Posted on Mar 5, 2017   Updated on May 24, 2021, 9:46 pm CDT

Earlier this week, Amazon Web Services’ S3 hosting went down, causing a widespread internet outage that lasted several hours. As many of us twiddled are thumbs, unable to get work done (or getting way more work done than normal), we wondered: Was this the result of a hack? When our favorite apps and websites returned, would they be completely in Russian?

In fact, it was a simple typo that brought dozens of the web’s most used services to its knees. While debugging part of its billing system, a member of the Amazon S3 team entered a command incorrectly. This accidentally took a larger-than-intended number of servers offline. After that, safely restarting all the services affected by that shutdown took longer than expected.

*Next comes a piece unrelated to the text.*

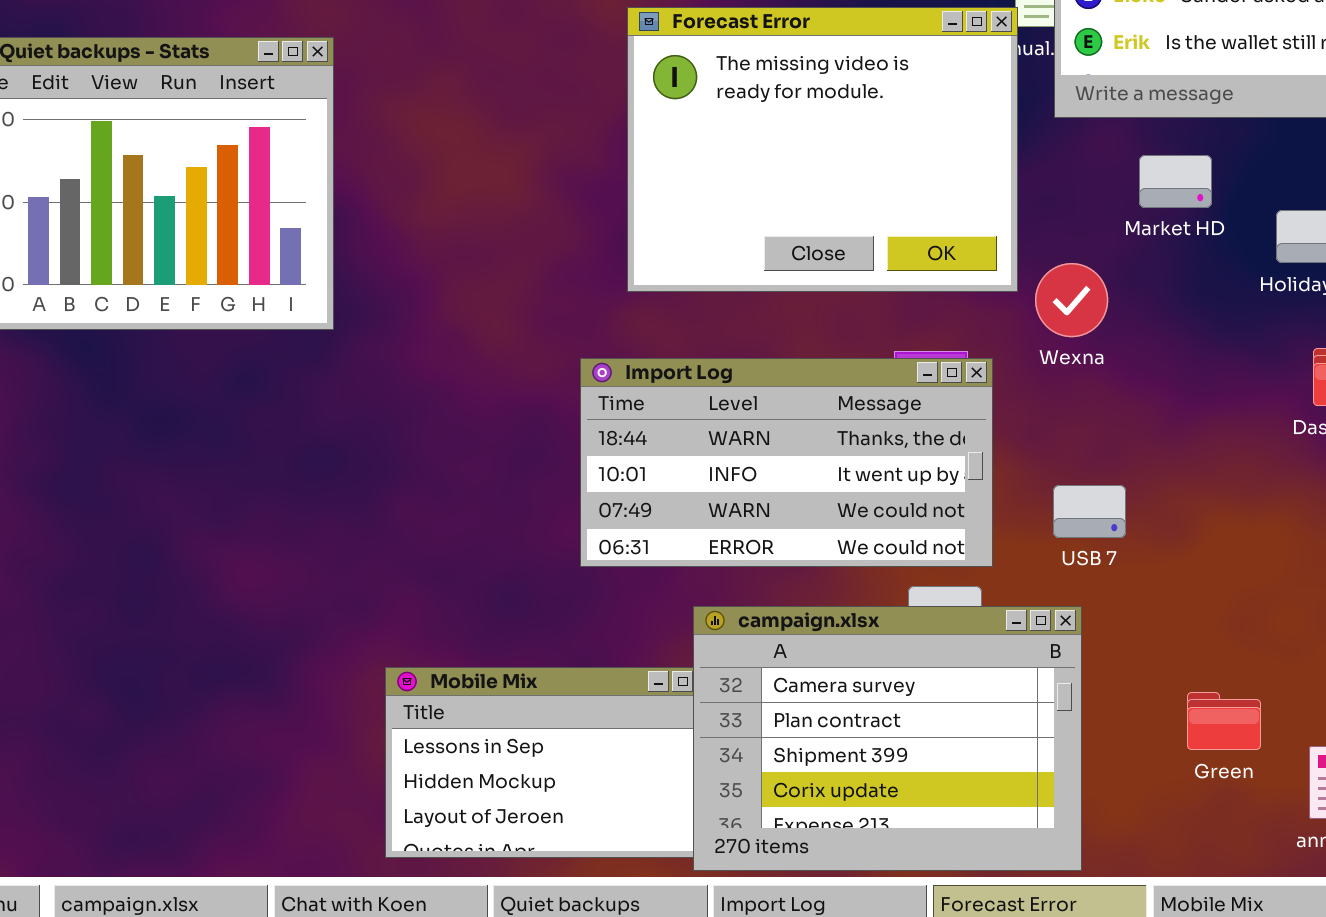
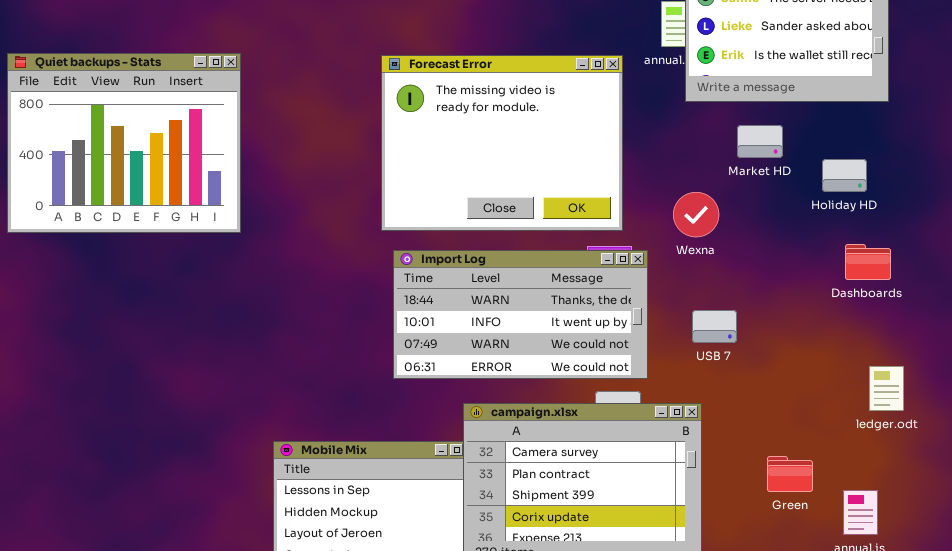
Forecast Error: [627,7,1018,292] -> [381,55,623,231], moved
USB 7: [1053,485,1126,538] -> [692,310,737,343], moved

This isn’t the first time that an innocent typo has wreaked havoc on the digital world—or the real world. During the past few years, we’ve seen several instances where a typo ended up having disastrous effects. For example:

2009: A UK government agency destroyed a 124-year old business

When reporting that a business has gone under, it’s best to triple-check that the name is correct. That’s exactly what didn’t happen to Taylor & Sons Ltd. in 2009. Companies House, basically the registrar for companies in the U.K., accidentally reported that the 250-person company had folded. In fact, Taylor & Sons Ltd. was fine—Taylor & Son Ltd. had gone under. Unfortunately, the error caused Taylor & Sons to lose orders, credit, and ultimately fold in 2014. The company successfully sued over the incident, though.

2013: Israeli stock crash

A clerk at the Tel Aviv Stock Exchange caused a small crash in the Israeli stock market thanks to a typo. Before the index was halted, one of Israel’s biggest investment firms lost close to 100 percent of its market value. What happened: The clerk typed in the wrong number while trying to sell shares of another company. “It’s not the first time that this has happened,” a spokesperson told CNBC. A typing error of this scale apparently happens every few months (or at least it did four years ago).

2015: A plane landed in the wrong country

In March 2015, an AirAsia flight with 212 passengers on board landed in Melbourne, Australia, instead of Malaysia. The flight originated in Sydney, Australia, but the pilot entered the wrong coordinates before the flight began. This caused the plane to think it was in Cape Town, South Africa. (Yeah, that’s a big oops.) In a report detailed by Australia’s aviation agency, the pilot accidentally typed in 15° 19.8’ east (“01519.8”) as the longitude instead of 151° 9.8’ east as the longitude (“15109.8”). Because the flight crew wasn’t exactly sure what the issue was, when the plane headed off in the wrong direction after takeoff, the pilot decided the best course of action was just to land as quickly as possible. It’s unclear how long it took for the passengers to actually reach Malaysia.

2016: Bank heist foiled

This typo was good news for the Bangladesh central bank and the Federal Reserve Bank of New York, but bad news for some tech savvy bank robbers. After stealing the Bangladesh Bank’s systems payment transfer credentials, thieves stole $81 billion. This was money that was broken up and transferred to the Philippines over four transfer requests. A typo halted the heist’s fifth transfer request to a Sri Lankan nonprofit. The hackers misspelled the name of the NGO, the Shalika Foundation, as the Shalika “Fandation.” The routing bank (Deutsche Bank) then requested clarification from the Bangladesh bank, and officials killed the transaction, ending the thieves’ payday.

2016: The Hillary Clinton email scandal

We could have a different president in the White House if it weren’t for a typo from a Clinton campaign aid. Clinton campaign chair John Podesta received an odd looking warning email including a link for him to change his password. To check its veracity, Podesta’s aid forwarded the email to another staff member, Charles Delavan, who was a computer technician. The technician replied that it was “a legitimate email” and that Podesta should “change his password immediately.” Delavan later said he meant to type the word “illegitimate” (but perhaps meant that it was “a legitimate attack,” not a “legitimate email”). Regardless, Podesta ended up clicking the link, and hackers infiltrated his email. The rest is, well, where we are now.